In statements to Radio Nacional de España, the vice president has described the deduction of 20% in Personal Income Tax (IRPF) for foreign investors who come to reside in Madrid as a


to "not talk of other subjects".

Calviño has also been critical of attracting Latin American investment to Madrid, which, according to what the regional Finance Minister, Javier Fernández-Lasquetty, declares to EL MUNDO, is an objective of this measure.

The vice president has stated that looking for

"Latin American millionaires"

is a measure that "qualifies itself."

She contrasts her reproach with the effort that the central government itself claims to be making to attract investment from Latin American countries in President

Pedro Sánchez

's trips to the region and the protection approved for companies owned by Venezuelan fortunes such as the Plus Ultra airline.

However, the vice president has shown no willingness to take action against the new regional tax incentive.

For the vice president, this Madrid tax incentive - "the largest that has been done in Spain", according to Lasquetty - is only to avoid "talking about other issues."

According to Calviño, the important thing is

"the Government of Madrid is dismantling Health and public education

. There are not enough places for professional training or schooling. We are all seeing what happens with primary care."

For her part, Isabel Díaz Ayuso has replied immediately.

In an intervention at the PP conference in Madrid in Las Rozas, she described Calviño's statements as being

"the result of sectarianism, irresponsibility and a lack of information"

from the Government.

And she has questioned, according to Efe, what problem the central government has "with the so-called Latin Americans, Argentines, Colombians, Peruvians, Venezuelans and Cubans who flee from its policies."

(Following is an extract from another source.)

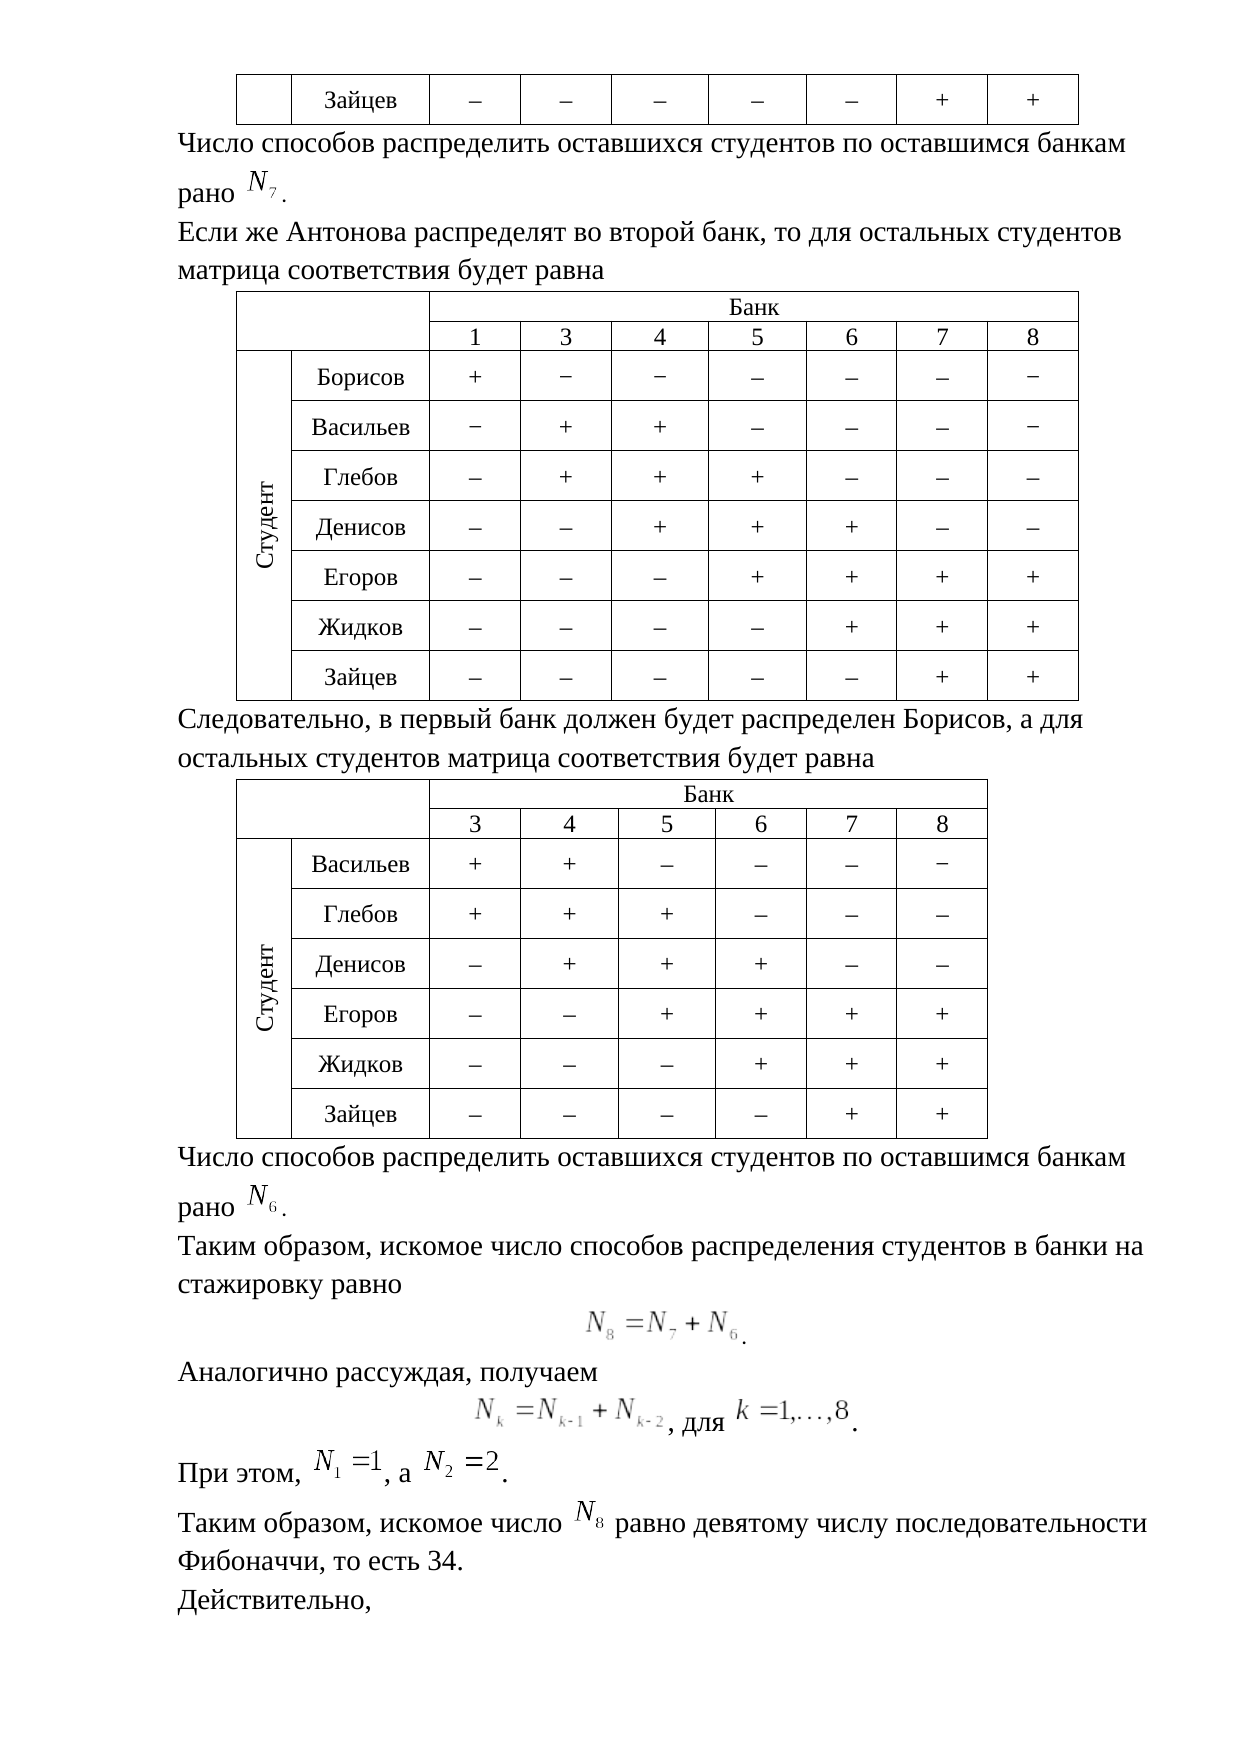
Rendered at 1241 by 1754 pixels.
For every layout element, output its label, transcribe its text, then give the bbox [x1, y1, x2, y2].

"Yesterday (the President of the Government)

Pedro Sánchez

had the opportunity in front of Latin American investors to call them rich and I did not see him as brave," Díaz Ayuso stressed.

In any case, he has pointed out that his fiscal measures are not only for rich Latin Americans, but investors "from the entire world."

Regarding the increase in the Minimum Interprofessional Wage, the first vice president continues without revealing how much it will rise in 2023 and insists on offering that it be negotiated within "an income agreement".

"Not only the SMI also has to raise all salaries," she stated in the aforementioned interview on RNE.

"We are working with the social agents to see where this good balance is, both in the rise of the SMI and in a possible income agreement

that would be very positive because it would give workers, companies and investors a lot of confidence."

Regarding how much wages should rise in general, she has stated that "it depends on the evolution of each sector".